逐字照录下方引文段落中的一段：从含有“for begin, content, end”的字句起，到“list_env_dict[token] = match.group(0)”为止。

引文段落.
============================================================
利用以下代码可以实现识别 description 列表环境，并对 \item[] 中的项按字母排序。

import re
"""
This script sorts the items within LaTeX description environments in a given .tex file.
Functions:
    sort_description_items(tex_content):
        Sorts the items within all description environments in the provided LaTeX content.
        Args:
            tex_content (str): The content of the LaTeX file as a string.
        Returns:
            str: The LaTeX content with sorted description items.
    main(input_file):
        Reads the LaTeX file, sorts the description items, and writes the sorted content back to the file.
        Args:
            input_file (str): The path to the LaTeX file to be processed.
Usage:
    python sortDescription.py <input_file>
    <input_file>: The path to the LaTeX file to be processed.
"""
import sys

def sort_description_items(tex_content):
    pattern = re.compile(r'(\\begin\{description\}(?:\[.*?\])?)(.*?)(\\end\{description\})', re.DOTALL)
    descriptions = pattern.findall(tex_content)
    
    for begin, content, end in descriptions:
        # 保护所有列表环境（enumerate/itemize/enumrate），替换为占位符
        list_env_pattern = r'(\\begin\{(enumerate|itemize|enumrate)\}.*?\\end\{\2\})'
        list_env_dict = {}
        def replace_list(match):
            token = f"%%LIST_{len(list_env_dict)}%%"
            list_env_dict[token] = match.group(0)
============================================================
[提取的页面文本数据]
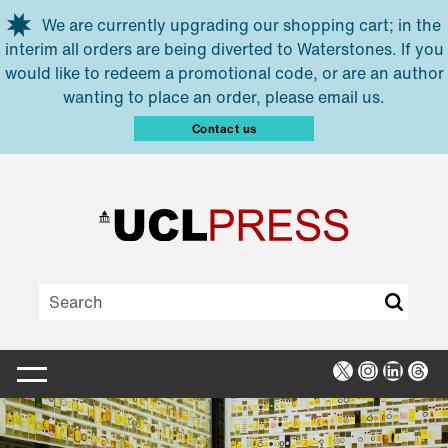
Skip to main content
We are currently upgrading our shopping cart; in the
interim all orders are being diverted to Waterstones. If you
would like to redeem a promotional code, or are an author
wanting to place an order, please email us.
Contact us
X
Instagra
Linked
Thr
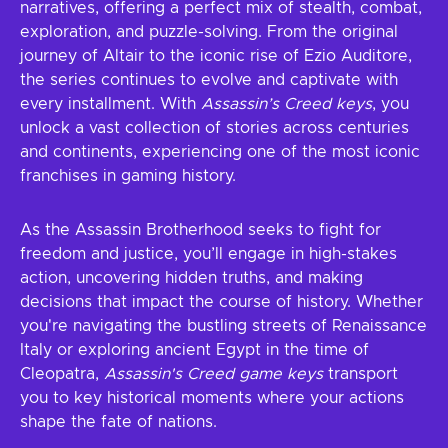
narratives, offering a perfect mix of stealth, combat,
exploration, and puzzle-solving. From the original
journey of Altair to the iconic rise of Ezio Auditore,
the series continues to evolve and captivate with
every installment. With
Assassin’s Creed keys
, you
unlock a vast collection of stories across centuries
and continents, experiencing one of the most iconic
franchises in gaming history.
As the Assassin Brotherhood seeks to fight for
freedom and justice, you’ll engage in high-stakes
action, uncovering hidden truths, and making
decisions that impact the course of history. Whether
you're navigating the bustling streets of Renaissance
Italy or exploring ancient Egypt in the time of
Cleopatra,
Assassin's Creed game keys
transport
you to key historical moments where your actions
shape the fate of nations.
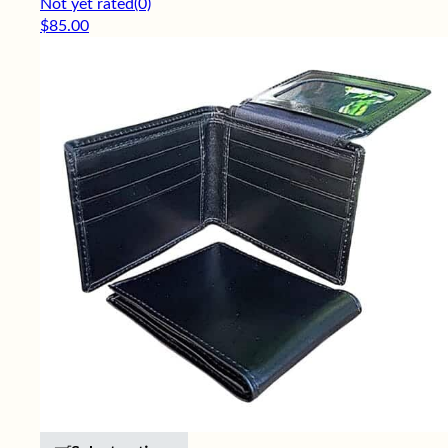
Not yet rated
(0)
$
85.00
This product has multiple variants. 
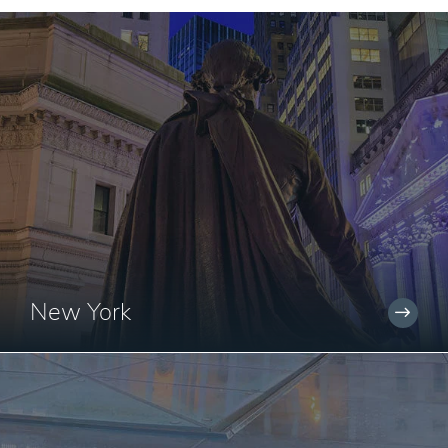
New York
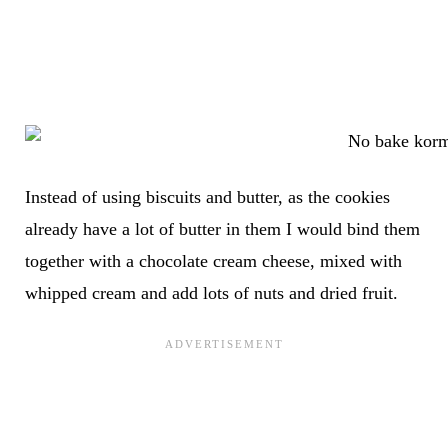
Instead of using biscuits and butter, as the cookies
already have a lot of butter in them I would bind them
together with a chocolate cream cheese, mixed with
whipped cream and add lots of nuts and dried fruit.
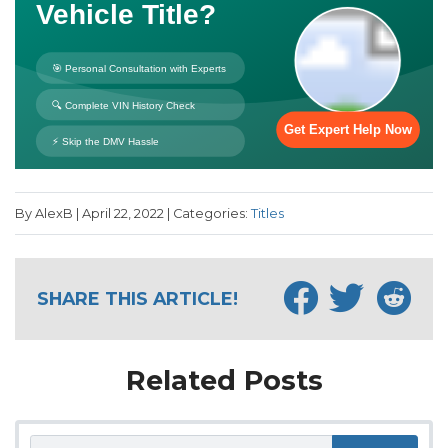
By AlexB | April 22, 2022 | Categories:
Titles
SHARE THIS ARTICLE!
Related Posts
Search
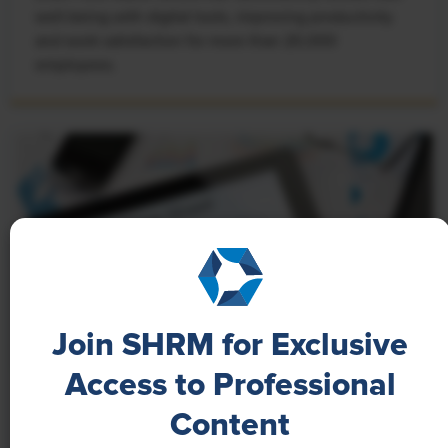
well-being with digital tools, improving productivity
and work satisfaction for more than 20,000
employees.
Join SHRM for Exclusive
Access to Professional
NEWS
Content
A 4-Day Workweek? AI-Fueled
============================================================
书面解答.
for begin, content, end in descriptions:
        # 保护所有列表环境（enumerate/itemize/enumrate），替换为占位符
        list_env_pattern = r'(\\begin\{(enumerate|itemize|enumrate)\}.*?\\end\{\2\})'
        list_env_dict = {}
        def replace_list(match):
            token = f"%%LIST_{len(list_env_dict)}%%"
            list_env_dict[token] = match.group(0)